Orateur
Description
At extreme temperature and energy density conditions, achievable in the laboratory by colliding heavy nuclei at ultra-relativistic energies, strongly-interacting matter undergoes a transition from its condensed, hadronic phase to the deconfined, partonic phase named quark-gluon plasma (QGP). The main goal of the ALICE physics program is to investigate the properties of the QGP at the CERN LHC, and to understand how its properties emerge from the fundamental interactions governed by quantum chromodynamics (QCD).
A major upgrade was performed on the ALICE detector during the LHC Long Shutdown 2 (2019–2022), and further improvements, including the upgrade of the inner tracker (ITS3) and the installation of a forward calorimeter (FoCal), are planned for the Long Shutdown 3 (2026-2029). For the future, beyond LHC Run 4, the ALICE Collaboration pursues developments for a next-generation detector, named ALICE 3, optimized for high-precision tracking and particle identification in heavy-ion collisions
The proposed ALICE 3 detector exploits a new superconducting magnet and consists of a large pixel-based tracking system covering eight units of pseudorapidity, complemented by multiple systems for particle identification, including silicon time-of-flight layers, a ring-imaging Cherenkov detector, and a muon identification system. Cutting-edge technologies are under development to pursue a track-pointing resolution better than 10 microns for particles with transverse momentum above 200 MeV/$c$, achievable by designing the vertex detector as a retractable structure inside the beam pipe.

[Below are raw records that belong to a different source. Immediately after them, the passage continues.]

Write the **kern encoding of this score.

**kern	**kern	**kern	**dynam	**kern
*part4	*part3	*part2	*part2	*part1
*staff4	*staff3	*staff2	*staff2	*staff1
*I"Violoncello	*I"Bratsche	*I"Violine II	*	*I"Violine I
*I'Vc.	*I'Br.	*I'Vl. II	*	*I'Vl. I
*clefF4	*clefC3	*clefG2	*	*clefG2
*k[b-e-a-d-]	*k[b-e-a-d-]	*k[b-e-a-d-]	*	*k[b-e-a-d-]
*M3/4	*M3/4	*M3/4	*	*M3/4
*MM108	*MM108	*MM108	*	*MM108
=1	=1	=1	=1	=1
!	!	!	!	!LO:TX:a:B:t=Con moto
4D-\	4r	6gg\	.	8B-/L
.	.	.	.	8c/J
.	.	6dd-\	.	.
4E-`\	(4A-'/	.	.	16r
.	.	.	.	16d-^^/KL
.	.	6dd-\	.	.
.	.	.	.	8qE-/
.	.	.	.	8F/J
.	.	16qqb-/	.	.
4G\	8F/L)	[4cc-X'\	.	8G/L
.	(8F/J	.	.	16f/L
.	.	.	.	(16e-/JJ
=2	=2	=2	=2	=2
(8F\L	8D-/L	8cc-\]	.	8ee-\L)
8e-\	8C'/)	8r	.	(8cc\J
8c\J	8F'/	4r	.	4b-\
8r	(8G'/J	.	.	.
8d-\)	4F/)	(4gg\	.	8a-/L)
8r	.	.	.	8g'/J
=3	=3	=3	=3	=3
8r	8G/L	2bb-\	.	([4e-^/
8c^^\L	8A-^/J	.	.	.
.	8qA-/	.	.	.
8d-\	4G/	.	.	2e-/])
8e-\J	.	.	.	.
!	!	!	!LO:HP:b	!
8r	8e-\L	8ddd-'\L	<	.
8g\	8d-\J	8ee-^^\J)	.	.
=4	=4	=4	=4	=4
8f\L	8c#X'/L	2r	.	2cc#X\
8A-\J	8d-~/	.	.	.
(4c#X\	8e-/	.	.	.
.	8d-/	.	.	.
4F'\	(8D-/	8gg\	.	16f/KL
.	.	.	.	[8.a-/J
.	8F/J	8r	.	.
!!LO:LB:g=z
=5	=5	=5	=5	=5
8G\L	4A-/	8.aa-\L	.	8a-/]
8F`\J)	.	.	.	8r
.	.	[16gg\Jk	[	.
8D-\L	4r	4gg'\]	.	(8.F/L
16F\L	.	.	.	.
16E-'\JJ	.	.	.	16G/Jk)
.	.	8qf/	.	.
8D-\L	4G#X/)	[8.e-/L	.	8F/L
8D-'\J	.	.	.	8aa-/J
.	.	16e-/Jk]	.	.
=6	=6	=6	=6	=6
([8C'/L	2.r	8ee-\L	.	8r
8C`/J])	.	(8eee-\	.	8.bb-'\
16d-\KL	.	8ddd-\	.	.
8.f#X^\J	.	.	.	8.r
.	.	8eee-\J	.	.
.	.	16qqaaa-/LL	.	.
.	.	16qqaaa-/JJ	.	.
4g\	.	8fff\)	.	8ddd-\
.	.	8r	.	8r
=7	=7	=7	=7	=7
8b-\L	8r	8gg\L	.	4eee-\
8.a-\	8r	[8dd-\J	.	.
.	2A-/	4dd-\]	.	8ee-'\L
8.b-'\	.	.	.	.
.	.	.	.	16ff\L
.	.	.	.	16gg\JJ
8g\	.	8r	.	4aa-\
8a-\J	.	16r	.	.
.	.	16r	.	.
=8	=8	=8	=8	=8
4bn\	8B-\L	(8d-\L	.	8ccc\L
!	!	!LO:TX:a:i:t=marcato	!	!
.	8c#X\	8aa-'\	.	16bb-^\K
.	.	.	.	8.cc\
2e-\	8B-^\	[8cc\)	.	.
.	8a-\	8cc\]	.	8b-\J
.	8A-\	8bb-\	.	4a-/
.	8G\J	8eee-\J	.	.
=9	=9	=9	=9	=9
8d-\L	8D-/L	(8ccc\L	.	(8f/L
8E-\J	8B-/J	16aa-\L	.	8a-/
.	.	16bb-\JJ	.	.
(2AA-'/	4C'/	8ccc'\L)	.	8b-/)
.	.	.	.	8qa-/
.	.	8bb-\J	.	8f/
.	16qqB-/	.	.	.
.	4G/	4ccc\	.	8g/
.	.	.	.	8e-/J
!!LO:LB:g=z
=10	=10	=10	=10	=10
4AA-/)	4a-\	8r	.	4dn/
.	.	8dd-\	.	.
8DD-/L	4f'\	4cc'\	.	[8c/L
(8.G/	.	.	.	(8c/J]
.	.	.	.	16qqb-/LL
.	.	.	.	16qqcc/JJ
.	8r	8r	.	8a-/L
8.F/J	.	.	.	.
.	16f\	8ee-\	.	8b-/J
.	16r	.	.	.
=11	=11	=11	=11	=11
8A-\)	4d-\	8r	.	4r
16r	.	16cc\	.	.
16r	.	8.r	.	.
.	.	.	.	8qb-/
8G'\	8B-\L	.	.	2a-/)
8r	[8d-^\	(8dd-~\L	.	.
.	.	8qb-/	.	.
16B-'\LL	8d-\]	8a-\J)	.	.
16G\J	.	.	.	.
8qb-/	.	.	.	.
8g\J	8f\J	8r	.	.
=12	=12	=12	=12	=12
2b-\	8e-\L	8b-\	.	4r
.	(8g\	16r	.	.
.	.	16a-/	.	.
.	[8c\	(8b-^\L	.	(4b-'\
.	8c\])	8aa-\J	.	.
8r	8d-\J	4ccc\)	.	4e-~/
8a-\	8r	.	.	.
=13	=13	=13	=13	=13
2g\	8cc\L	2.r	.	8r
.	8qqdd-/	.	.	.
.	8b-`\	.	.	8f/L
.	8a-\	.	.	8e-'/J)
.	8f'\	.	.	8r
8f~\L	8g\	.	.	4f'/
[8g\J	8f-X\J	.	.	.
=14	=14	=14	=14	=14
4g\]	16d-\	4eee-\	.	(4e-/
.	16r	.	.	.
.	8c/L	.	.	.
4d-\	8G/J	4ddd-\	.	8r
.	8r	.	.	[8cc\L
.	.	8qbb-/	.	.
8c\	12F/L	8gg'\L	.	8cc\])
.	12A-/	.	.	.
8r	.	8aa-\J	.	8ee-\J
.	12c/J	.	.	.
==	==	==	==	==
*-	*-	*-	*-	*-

The ALICE 3 detector represents a unique opportunity to address key questions in the QGP physics which will be left open at the end of the LHC Run 4, and will offer important physics opportunities in other areas of QCD and beyond. The physics program in the QGP sector will focus on heavy-flavor measurements at low-$p_\mathrm{T}$, including beauty hadrons, multi-charm baryons and charm-charm correlations, as as well as on precise multi-differential measurements of dielectron emission to probe the mechanism of chiral-symmetry restoration and the time-evolution of the QGP temperature. Besides QGP studies, ALICE 3 is expected to give unique contributions to hadronic physics, with femtoscopic studies of the interaction potentials between charm mesons and searches for nuclei with charm, and to fundamental physics, by testing the Low's theorem for ultra-soft photon emission.
This presentation will provide an overview of the planned ALICE upgrades, discussing the physics potential out of reach with other existing or planned experiments, and the status of the R&D for the chosen technologies.